Spain's leading daily El Pais dedicated its first 13 pages to the story, leading with "The man who defeated racism" on its front page above a photo of him with his closed fist raised to his forehead.
The online edition of Germany's Der Spiegel hailed Mandela as "one of the greatest fighters against oppression" while Berlin daily Taggespiegel carried "Death of a legend" as its headline.
In France, sports newspaper L'Equipe noted Mandela's influence and example on athletes around the world, given how he used sport as a force for national reconciliation at the 1995 Rugby World Cup.
While paying fulsome tribute, Sweden's Dagens Nyheter sounded a note of criticism in an editorial: "It would have been desirable that Mandela had spoken about the abuses in neighbouring Zimbabwe and South Africa's clumsy handling of the problems with (Robert) Mugabe."
This picture shows a framed image of former South African president Nelson Mandela as people pay tributes following his death, in Johannesburg. (AFP Photo)
For many, Mandela's death was very much a social media event with Twitter and Facebook ablaze with shared stories, reflections and comments that took the story into a more personal domain.
"I learned of the news on Twitter and shared it on Facebook.

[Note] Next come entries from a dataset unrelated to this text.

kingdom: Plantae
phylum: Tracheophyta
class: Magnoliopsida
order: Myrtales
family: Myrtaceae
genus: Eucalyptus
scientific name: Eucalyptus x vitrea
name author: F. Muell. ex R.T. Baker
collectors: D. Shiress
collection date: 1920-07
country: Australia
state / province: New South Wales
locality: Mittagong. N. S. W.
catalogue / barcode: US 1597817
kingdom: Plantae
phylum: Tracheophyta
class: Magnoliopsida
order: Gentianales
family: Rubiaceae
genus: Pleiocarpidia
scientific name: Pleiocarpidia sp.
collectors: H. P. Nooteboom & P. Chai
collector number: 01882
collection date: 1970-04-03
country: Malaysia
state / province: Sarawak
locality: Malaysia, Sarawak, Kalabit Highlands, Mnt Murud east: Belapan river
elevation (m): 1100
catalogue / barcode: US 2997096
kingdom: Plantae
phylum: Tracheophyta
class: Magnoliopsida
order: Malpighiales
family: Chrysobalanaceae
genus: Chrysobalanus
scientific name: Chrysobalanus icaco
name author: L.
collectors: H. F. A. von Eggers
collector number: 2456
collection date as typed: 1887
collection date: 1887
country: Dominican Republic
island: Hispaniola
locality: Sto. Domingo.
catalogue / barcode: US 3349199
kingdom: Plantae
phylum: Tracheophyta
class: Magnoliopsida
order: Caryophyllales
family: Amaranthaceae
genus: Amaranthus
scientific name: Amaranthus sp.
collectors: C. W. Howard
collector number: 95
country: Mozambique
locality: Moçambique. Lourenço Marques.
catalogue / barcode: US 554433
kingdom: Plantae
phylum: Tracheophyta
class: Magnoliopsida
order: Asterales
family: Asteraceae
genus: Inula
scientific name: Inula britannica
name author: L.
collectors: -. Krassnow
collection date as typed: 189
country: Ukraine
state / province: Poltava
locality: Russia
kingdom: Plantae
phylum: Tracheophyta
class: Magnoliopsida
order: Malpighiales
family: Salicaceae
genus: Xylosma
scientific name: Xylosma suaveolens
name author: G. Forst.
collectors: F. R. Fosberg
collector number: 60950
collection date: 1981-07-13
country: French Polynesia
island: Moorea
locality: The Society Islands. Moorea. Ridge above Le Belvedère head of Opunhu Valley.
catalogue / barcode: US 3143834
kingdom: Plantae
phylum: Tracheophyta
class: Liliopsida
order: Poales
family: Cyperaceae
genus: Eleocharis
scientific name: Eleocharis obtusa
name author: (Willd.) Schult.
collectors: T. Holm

It's a normal routine for people in this day and age," said Yuen Chan, lecturer at the School of Journalism and Communication at The Chinese University of Hong Kong.
News of Mandela's death broke too late for many of Asia's newspapers to carry in their print editions. But Hong Kong's South China Morning Post and others splashed the news across their websites.
When it comes to major news events of this magnitude "there is something about having that front page in your hand, holding something physical", Chan said.
"But I'm not sure if that really applies to young people, whether they have that attachment to it."
Regardless of the format, Mandela's legacy struck a universal chord, she said, prompting a global media response of rare scale.
The Onion, a US purveyor of mock news, laced its regular shots of satire with regret at the South African hero's passing. Its headline said: "Nelson Mandela Becomes First Politician To Be Missed."